Impala Limitations

What Impala Does Not Provide

Impala does not replace Hive or other frameworks built on MapReduce for long-running batch-oriented queries.

Impala is not fit as a query layer to support operational/OLTP applications (No update/deletes, not optimized for point look-ups).

Known Limitations in Impala

Impala has the following known limitations:

  • Issuing the DROP TABLE statement on an Impala table that maps to an HBase or MapR-DB table does not remove the underlying table in HBase or MapR-DB. However, if Hive is integrated with HBase or MapR-DB, the Hive DROP TABLE statement removes the table.
  • The LOAD DATA statement does not work when the source directory and destination table are in different encryption zones.
  • The Impala configuration option, --disk_spill_encryption, is not supported to secure sensitive data from being observed or tampered with when temporarily stored on disk.
  • Redaction of sensitive data from Impala log files is not supported.
  • You cannot use the lineage information feature to track who has accessed data through Impala SQL statements.

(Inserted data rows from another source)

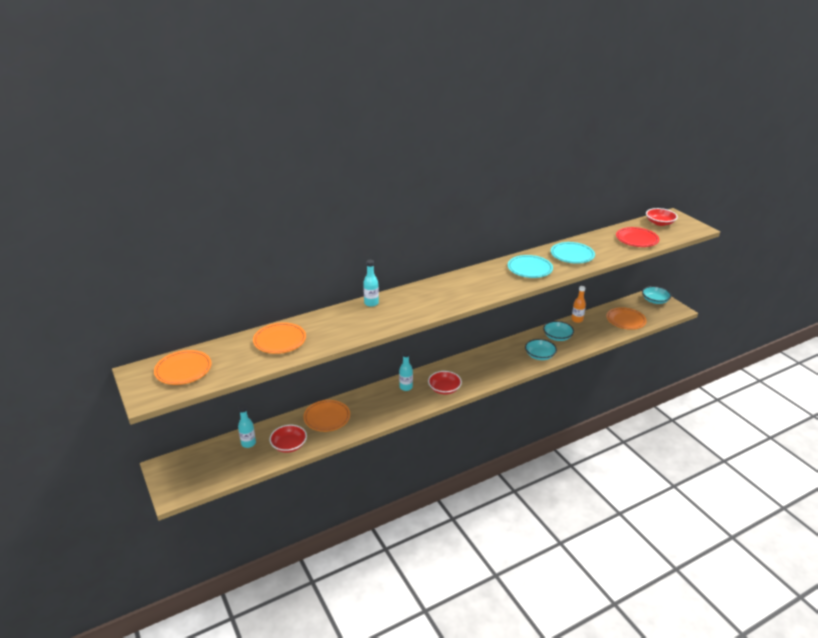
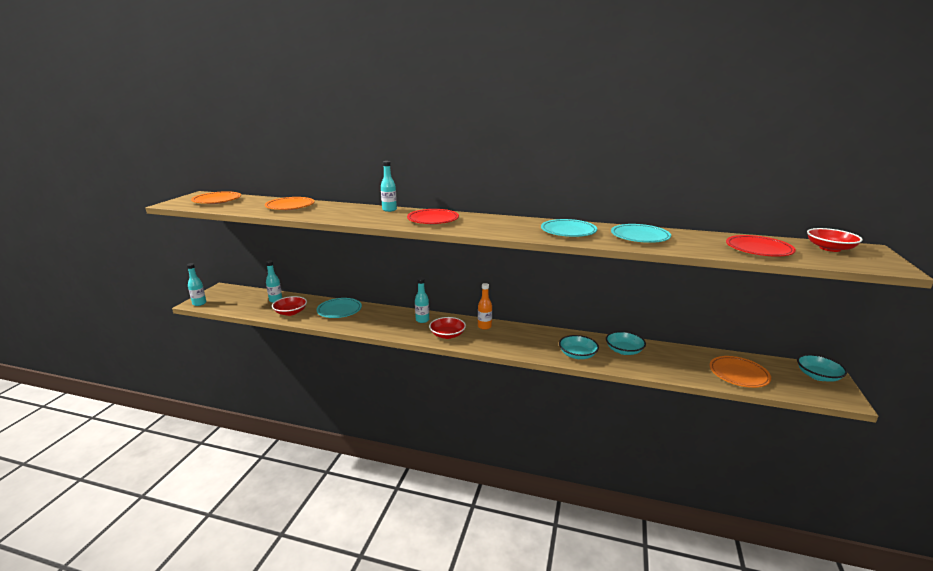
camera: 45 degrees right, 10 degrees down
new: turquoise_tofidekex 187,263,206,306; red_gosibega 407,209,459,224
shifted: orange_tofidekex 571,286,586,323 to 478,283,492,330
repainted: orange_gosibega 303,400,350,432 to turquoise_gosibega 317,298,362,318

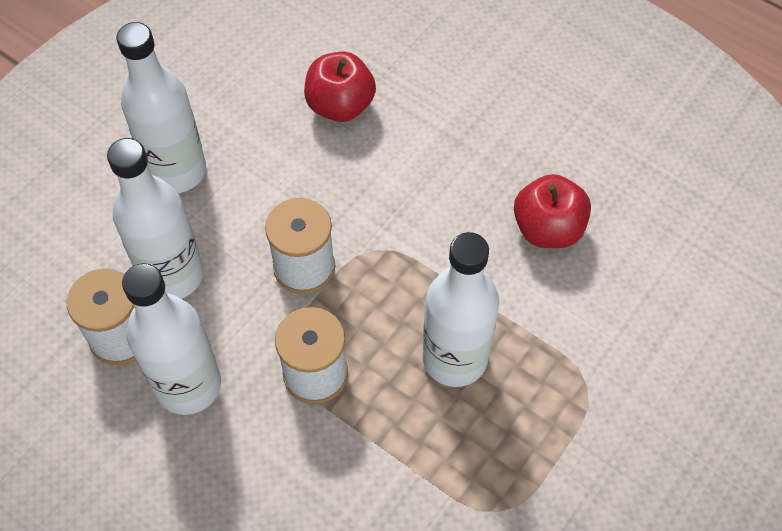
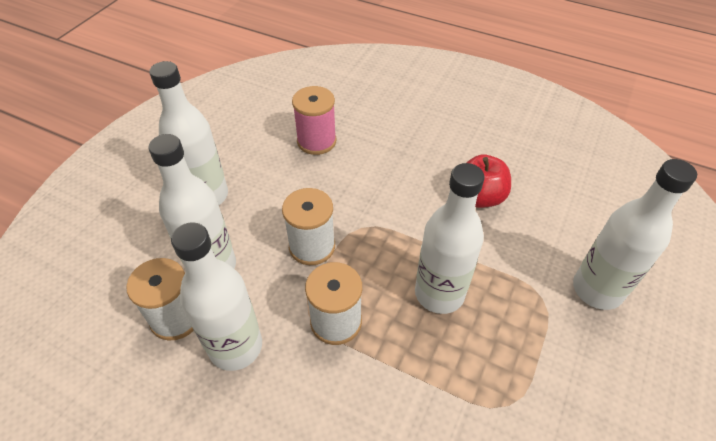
camera: 10 degrees left, 10 degrees down
new: white_tofidekex 573,159,697,310
swapped: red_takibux 304,52,376,122 to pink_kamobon 292,86,336,155

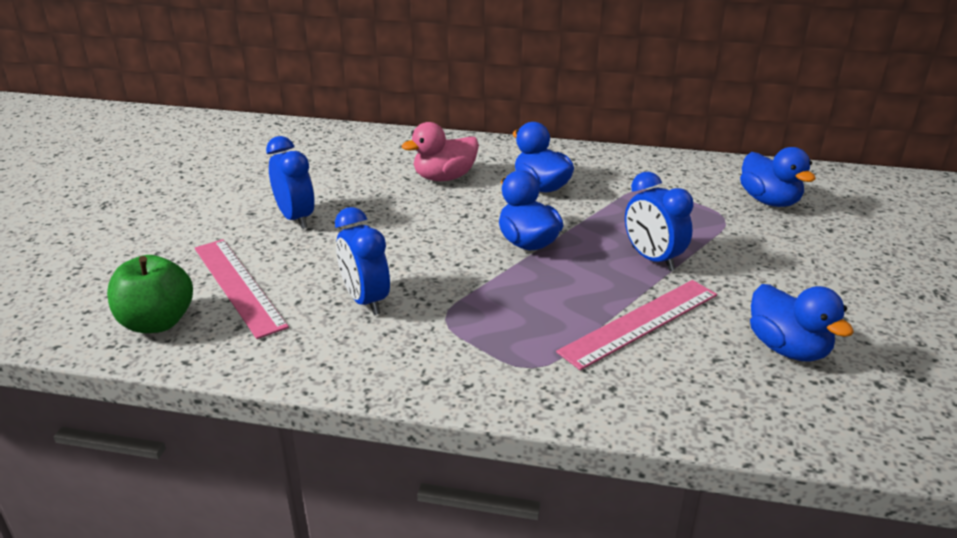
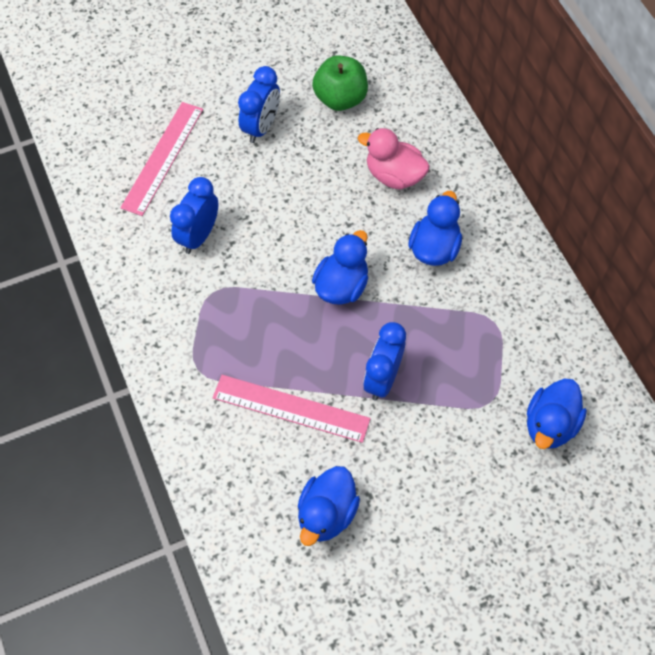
camera: 55 degrees right, 30 degrees up
shifted: green_takibux 107,255,193,333 to 312,55,368,111

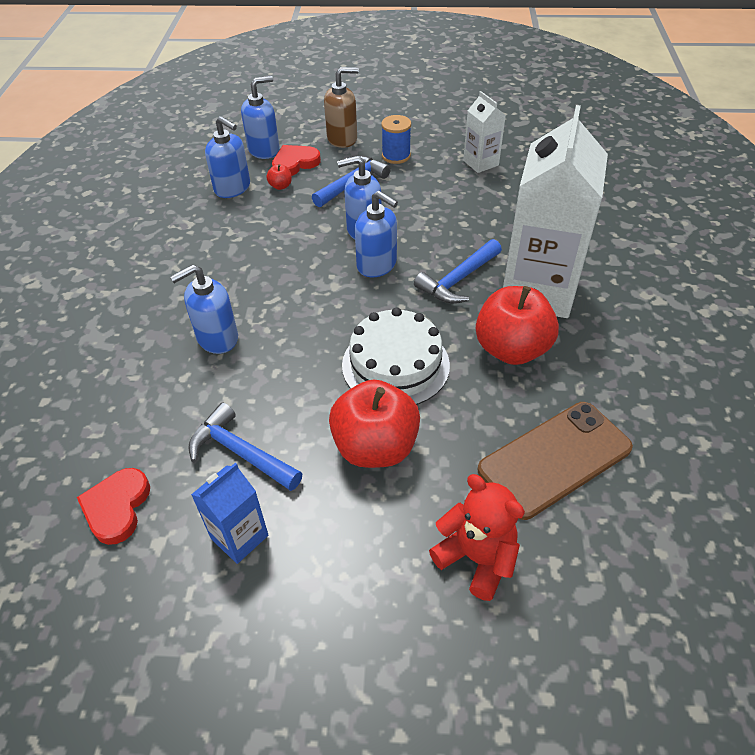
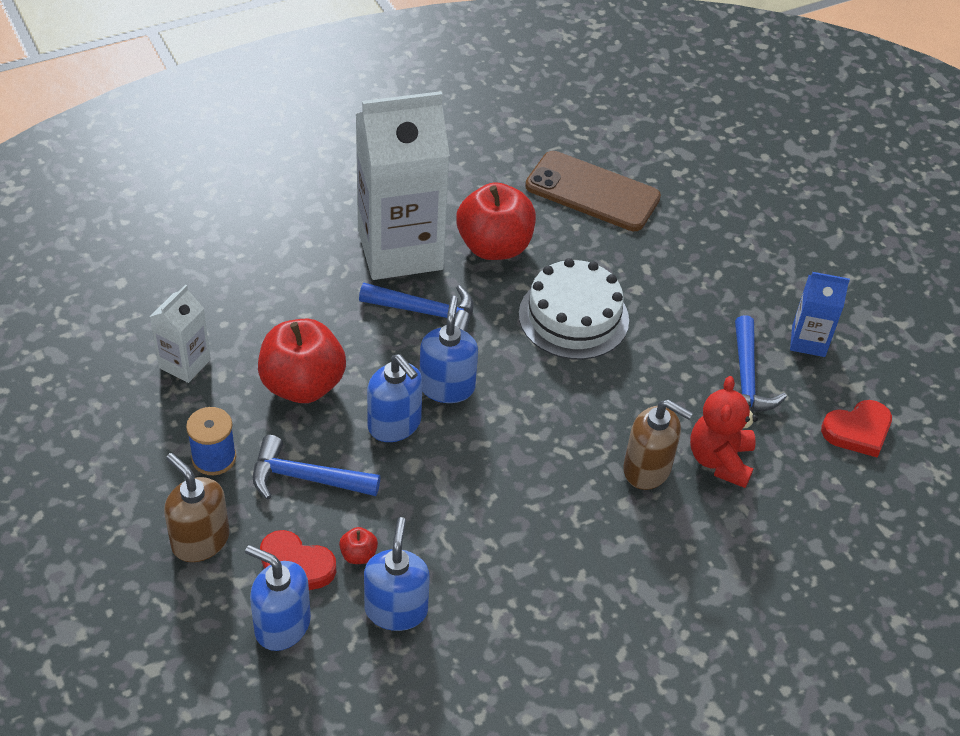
camera: 125 degrees left, 0 degrees up
shifted: red_takibux 329,379,420,468 to 258,319,346,403; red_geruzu 429,474,525,601 to 690,376,758,488
repainted: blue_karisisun 170,264,238,354 to brown_karisisun 623,399,693,490

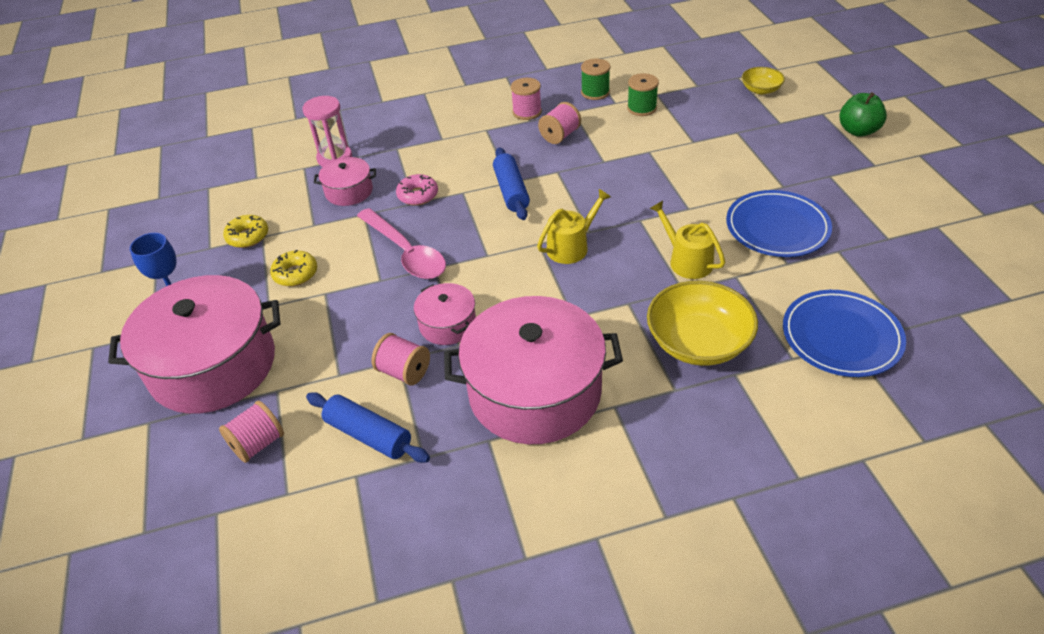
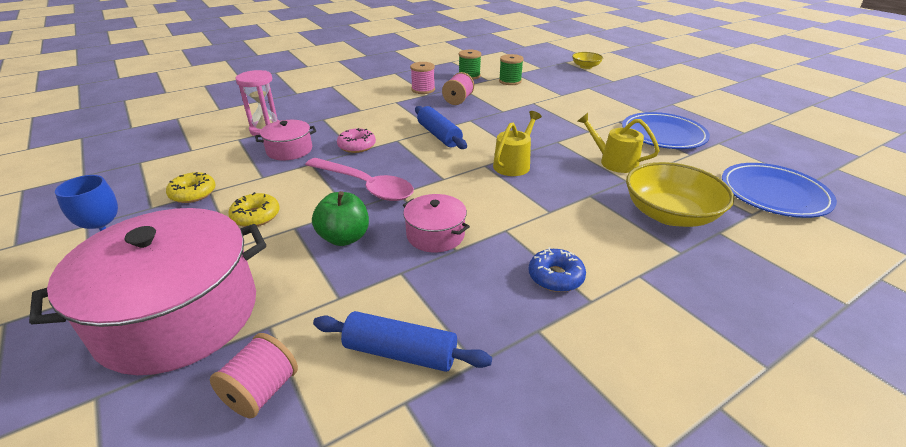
camera: 20 degrees left, 10 degrees down
gone: pink_kamobon 371,333,430,385
shifted: green_takibux 839,92,887,137 to 312,191,369,246
swapped: pink_vutekepen 444,296,623,444 to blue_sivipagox 529,247,586,292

Impala UDFs (user-defined functions) have the following known limitations:

  • Impala does not work with UDFs that accept or return composite, nested, or types not available in Impala tables.
  • UDFs must produce the same output each time the same argument value is passed.
  • UDFs cannot spawn other threads or processes.
  • Prior to Impala 2.5.0, UDFs become undefined when you restart the catalog service. You must reload the UDFs.
  • You currently cannot include user-defined table functions in Impala queries.